The number of Russian artillery was also at a high level, 8 copper mortars and 2 flamethrowers, which set up hell in Dorpat.
On July 11, the Russians broke through the wall in the city and many civilians were killed by bombing. There were no attempts to rescue from the outside, the commander of the rest of the army rejected requests to try to unblock the city, arguing that there were much more Russians. The master of the city fell into despair, the only attempt at salvation was in negotiations.

== Conversation ==
Russian said that if the city was not surrendered within three days, they would cut out all its inhabitants, German, knowing the Russians and Shuisky, understood that it was vomit, but he was still wary
On July 15, the bishop set conditions for the Russians: "1) The Sovereign gives the Bishop the Falkenau monastery with its volosts, a house and a garden in Dorpat; 2) the Clergy and Latin churches with their property will be under his authority; 3) Nobles who want to be subjects of Russia quietly own their castles and lands; 4) German soldiers will leave cities with weapons and belongings; 5) for twelve days, every Dorpat resident is free to go wherever he wants; 6) the Augsburg confession remains the main one and without any changes; 7) The German magistrate manages everything as it was, without losing either his rights or his income; 8) merchants trade freely and without duties with Germany and Russia; 9) not to take anyone out of Dorpat to the Moscow region; 10) anyone who wants to move to another land can take or sell the estate; 11) citizens are free from military post; 12) all crimes, the most state, even an insult to the Royal Majesty, are sued by Magistrate officials they are punished with the help of the city court; 13) new citizens they swear an oath to the King and the Magistrate." Prudent Shuisky, authorized by John, did not reject a single article, guided not only by humanity, but also by Politics: it was necessary by mercy, condescension, and a spirit of moderation to weaken the hatred of the Livonians towards Russia which facilitates further conquest.

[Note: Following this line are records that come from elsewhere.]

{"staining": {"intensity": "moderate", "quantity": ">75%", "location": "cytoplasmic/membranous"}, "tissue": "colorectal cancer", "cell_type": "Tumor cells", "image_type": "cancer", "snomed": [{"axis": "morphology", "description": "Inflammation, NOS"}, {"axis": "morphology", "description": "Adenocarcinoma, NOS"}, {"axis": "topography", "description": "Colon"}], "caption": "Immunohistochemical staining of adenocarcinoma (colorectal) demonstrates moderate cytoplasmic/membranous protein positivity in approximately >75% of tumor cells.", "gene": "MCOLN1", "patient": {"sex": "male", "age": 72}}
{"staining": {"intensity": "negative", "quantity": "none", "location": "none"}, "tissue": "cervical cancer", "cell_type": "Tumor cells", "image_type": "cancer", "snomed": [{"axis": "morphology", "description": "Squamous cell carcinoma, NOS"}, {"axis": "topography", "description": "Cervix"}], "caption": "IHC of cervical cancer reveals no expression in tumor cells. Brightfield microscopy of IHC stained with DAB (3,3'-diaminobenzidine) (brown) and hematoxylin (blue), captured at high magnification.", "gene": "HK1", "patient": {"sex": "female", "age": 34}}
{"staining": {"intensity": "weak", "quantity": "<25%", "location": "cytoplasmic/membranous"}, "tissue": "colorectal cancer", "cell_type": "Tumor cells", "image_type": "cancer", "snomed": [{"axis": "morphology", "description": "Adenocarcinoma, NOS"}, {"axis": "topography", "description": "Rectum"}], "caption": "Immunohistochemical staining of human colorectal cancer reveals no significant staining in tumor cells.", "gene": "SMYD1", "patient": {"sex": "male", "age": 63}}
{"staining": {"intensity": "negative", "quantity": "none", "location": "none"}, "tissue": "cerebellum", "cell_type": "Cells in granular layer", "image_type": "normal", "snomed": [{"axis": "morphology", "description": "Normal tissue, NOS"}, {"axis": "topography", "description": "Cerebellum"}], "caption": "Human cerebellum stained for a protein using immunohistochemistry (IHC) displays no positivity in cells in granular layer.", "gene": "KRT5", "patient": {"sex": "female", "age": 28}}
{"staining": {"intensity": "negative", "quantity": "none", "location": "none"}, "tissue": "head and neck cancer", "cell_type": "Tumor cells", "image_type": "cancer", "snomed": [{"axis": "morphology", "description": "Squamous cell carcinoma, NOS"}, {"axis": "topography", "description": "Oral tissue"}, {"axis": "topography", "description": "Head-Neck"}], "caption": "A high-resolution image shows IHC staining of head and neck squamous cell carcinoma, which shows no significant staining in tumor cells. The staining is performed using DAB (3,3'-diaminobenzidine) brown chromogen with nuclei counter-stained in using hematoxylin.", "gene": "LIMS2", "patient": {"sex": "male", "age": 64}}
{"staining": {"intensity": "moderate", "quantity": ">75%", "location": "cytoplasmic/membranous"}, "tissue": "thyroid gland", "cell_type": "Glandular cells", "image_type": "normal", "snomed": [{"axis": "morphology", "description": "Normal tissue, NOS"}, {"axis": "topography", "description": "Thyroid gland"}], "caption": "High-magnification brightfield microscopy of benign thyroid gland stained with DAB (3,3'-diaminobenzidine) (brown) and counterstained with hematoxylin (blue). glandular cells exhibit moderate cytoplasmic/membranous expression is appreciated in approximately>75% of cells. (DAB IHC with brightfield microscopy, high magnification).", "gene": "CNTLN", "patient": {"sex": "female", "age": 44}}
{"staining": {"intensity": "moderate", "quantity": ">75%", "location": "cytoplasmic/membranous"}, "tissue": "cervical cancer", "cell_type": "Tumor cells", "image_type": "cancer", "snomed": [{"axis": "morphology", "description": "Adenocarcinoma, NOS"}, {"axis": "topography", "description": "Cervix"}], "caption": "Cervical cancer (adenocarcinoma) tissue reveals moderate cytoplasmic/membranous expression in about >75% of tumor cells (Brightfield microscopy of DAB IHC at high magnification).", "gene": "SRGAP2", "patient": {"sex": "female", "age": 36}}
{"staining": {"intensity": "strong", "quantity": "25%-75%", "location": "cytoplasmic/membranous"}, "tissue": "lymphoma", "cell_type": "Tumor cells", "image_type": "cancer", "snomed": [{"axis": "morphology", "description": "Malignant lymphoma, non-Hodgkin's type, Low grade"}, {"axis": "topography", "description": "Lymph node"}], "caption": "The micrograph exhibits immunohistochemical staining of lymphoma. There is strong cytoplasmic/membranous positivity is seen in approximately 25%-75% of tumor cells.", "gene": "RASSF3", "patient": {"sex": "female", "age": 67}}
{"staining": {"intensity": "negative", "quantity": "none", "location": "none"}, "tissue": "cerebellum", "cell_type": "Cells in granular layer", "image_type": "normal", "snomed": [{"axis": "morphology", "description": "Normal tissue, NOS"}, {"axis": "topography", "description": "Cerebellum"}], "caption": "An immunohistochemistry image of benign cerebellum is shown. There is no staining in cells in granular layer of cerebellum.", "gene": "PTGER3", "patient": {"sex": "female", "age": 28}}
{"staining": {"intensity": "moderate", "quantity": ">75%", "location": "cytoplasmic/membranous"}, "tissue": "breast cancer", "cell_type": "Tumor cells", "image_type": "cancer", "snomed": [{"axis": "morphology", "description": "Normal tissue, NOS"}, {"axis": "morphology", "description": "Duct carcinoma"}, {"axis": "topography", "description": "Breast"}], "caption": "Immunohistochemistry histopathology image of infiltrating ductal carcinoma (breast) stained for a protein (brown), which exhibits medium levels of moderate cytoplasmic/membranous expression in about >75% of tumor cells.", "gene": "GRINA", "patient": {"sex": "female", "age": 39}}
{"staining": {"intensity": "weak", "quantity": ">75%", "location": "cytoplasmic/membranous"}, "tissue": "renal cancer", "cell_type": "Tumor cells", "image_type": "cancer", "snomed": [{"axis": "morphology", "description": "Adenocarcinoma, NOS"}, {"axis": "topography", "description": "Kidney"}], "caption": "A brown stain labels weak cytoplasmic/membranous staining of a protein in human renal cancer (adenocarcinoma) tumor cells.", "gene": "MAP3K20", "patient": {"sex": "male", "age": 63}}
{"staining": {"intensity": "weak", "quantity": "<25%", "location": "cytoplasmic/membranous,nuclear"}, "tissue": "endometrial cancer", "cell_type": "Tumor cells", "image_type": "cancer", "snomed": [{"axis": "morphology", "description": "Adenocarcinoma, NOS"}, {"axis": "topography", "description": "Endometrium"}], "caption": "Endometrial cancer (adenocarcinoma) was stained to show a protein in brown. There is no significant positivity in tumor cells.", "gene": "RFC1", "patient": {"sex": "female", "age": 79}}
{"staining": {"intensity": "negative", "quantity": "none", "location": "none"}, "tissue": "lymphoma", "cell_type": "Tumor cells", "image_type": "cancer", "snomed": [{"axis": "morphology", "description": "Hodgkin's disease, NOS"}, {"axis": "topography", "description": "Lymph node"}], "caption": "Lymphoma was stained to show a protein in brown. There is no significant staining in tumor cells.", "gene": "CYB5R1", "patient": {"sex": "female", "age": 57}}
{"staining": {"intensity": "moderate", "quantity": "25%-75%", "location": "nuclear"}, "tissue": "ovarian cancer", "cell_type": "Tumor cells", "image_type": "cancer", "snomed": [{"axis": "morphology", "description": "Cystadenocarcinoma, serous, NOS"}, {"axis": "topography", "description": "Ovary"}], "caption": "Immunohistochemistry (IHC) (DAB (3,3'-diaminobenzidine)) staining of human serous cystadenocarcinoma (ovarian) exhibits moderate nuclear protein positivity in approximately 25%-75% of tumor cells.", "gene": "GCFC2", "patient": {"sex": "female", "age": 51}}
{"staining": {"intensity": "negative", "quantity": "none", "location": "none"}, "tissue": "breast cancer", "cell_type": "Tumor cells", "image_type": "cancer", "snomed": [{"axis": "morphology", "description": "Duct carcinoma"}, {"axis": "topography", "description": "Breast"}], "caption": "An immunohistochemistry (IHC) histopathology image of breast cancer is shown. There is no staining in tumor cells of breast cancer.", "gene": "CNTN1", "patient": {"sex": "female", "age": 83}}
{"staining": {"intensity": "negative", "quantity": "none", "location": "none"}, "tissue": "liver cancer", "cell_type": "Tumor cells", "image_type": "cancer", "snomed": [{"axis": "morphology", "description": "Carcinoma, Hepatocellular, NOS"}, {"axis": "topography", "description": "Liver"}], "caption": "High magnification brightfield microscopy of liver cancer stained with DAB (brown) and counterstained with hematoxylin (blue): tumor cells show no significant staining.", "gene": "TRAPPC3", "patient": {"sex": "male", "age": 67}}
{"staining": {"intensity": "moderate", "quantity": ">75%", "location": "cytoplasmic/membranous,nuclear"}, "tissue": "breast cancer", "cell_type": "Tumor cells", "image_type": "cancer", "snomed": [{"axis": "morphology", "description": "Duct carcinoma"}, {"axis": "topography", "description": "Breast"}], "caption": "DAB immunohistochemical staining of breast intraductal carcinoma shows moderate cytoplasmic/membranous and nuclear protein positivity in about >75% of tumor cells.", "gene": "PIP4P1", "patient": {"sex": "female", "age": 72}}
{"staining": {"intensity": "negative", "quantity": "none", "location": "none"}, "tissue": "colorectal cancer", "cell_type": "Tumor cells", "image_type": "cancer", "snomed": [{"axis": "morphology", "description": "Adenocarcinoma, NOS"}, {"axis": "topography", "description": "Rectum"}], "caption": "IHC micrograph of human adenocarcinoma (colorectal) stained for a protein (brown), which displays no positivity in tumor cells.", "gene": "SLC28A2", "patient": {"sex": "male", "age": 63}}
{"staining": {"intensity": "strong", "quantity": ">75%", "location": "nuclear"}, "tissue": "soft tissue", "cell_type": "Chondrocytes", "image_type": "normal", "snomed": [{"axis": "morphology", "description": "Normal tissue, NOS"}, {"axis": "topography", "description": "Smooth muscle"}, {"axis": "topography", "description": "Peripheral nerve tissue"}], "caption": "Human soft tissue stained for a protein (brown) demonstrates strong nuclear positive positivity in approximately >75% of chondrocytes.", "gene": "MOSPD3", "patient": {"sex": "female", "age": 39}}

On July 18, the city fell, the Russians kept their word and treated the local population politely, however, they took the entire artillery (700 cannons and several mortars) and a contribution of 60,000 thalers at the personal request of Ivan the Terrible.

== Aftermath ==
The fall of Dorpat had more impact than the fall of Narva. The whole of eastern Livonia was occupied. In Russian historiography, this period is called the "Fall of the Livonian Fortresses" However, the Russian army was tired, having taken a huge booty, it was shackled, so they decided to stop the great winter raid and the troops went to apartments or houses, preparing for a new campaign.